Listed entries:

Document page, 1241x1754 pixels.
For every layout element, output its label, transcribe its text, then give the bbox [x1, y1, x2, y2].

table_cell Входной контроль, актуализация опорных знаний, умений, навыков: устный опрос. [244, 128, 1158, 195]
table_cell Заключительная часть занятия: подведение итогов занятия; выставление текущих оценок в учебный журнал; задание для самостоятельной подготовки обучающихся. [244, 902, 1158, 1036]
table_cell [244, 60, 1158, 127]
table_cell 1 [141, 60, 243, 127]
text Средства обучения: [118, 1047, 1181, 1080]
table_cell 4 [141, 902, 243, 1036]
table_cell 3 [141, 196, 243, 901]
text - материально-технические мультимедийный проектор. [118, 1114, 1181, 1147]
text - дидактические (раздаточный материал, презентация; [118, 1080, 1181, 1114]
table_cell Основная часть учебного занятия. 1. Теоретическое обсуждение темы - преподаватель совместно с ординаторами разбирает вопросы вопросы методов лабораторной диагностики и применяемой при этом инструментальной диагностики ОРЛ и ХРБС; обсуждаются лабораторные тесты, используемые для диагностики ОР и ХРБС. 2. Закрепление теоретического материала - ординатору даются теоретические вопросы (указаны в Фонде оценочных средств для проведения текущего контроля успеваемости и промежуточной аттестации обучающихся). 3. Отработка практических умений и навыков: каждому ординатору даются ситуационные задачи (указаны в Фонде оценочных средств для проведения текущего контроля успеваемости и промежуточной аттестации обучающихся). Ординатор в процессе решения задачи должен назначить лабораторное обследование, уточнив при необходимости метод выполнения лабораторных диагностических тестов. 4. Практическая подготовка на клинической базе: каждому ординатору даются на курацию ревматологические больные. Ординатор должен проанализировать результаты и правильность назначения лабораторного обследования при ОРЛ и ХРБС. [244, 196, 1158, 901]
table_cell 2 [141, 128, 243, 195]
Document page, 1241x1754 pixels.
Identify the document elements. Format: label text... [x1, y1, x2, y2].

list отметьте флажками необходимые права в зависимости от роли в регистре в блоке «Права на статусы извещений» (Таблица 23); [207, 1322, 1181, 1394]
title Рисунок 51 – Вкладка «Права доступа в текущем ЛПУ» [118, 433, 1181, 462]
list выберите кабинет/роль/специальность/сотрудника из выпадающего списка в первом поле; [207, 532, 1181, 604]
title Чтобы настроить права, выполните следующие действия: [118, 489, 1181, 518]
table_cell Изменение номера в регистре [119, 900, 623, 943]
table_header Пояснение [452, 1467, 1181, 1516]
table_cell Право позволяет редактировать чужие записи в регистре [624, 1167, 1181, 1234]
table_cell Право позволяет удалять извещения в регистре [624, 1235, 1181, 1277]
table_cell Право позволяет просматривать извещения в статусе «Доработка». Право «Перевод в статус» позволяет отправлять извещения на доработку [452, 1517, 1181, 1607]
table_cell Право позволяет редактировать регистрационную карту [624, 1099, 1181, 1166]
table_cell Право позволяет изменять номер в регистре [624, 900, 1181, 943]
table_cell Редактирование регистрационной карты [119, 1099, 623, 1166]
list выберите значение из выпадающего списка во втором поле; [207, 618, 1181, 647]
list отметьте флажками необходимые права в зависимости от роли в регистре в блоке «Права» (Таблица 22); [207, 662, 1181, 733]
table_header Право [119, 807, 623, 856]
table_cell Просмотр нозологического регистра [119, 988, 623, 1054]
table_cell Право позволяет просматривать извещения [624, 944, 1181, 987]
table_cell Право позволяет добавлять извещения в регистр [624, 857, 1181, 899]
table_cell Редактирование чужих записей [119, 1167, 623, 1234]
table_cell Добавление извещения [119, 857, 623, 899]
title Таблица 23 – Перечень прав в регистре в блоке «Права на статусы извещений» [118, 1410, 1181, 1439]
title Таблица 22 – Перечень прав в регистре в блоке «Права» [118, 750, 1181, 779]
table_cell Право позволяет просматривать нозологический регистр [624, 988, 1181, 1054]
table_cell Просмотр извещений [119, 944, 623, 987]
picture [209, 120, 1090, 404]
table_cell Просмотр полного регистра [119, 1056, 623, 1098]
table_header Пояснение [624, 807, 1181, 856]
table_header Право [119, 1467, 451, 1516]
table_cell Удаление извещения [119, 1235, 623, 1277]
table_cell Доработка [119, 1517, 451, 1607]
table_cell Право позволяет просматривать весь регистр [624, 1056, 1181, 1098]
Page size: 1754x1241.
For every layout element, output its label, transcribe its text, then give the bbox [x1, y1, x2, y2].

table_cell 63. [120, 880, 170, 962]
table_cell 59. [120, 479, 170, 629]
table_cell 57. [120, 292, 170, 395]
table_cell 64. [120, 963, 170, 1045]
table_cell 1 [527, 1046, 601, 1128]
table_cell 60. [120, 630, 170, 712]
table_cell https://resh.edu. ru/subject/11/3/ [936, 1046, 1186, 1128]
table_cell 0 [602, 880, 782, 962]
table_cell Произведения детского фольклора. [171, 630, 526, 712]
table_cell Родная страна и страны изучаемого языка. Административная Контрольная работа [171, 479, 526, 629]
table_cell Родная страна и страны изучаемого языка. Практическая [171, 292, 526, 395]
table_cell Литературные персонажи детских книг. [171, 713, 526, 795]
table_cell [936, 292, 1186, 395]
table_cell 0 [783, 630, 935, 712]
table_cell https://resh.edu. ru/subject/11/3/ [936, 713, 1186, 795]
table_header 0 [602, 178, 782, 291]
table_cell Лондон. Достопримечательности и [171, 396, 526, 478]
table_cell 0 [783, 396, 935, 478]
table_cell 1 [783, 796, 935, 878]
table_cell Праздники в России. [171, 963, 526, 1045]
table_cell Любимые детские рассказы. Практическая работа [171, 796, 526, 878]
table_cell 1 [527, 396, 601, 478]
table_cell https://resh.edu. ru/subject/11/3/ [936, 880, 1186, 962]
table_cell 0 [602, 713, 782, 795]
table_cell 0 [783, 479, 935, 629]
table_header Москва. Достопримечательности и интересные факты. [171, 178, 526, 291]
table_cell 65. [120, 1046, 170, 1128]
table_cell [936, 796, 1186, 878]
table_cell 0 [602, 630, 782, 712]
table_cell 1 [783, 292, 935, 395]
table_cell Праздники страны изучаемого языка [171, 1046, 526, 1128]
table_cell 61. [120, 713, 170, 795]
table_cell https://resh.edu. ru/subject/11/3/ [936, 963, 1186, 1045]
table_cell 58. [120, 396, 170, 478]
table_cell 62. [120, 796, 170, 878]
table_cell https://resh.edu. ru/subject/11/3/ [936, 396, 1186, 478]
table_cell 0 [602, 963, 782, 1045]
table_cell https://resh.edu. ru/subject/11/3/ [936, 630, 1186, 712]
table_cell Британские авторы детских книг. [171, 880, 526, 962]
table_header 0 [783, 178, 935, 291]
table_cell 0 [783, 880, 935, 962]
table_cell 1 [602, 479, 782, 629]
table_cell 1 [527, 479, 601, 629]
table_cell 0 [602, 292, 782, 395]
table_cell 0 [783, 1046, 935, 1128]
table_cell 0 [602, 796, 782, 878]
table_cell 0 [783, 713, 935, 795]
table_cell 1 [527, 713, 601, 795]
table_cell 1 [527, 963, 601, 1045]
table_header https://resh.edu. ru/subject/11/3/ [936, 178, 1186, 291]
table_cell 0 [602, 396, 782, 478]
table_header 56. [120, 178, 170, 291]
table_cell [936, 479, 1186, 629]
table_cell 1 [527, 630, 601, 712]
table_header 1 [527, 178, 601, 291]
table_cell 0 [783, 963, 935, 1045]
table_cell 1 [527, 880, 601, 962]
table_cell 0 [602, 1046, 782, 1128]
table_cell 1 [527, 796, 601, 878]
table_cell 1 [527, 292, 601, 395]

Your instructions: Search the records above for the string "Доработка". Report each line that has it.

Written answer:
table_cell Право позволяет просматривать извещения в статусе «Доработка». Право «Перевод в статус» позволяет отправлять извещения на доработку [452, 1517, 1181, 1607]
table_cell Доработка [119, 1517, 451, 1607]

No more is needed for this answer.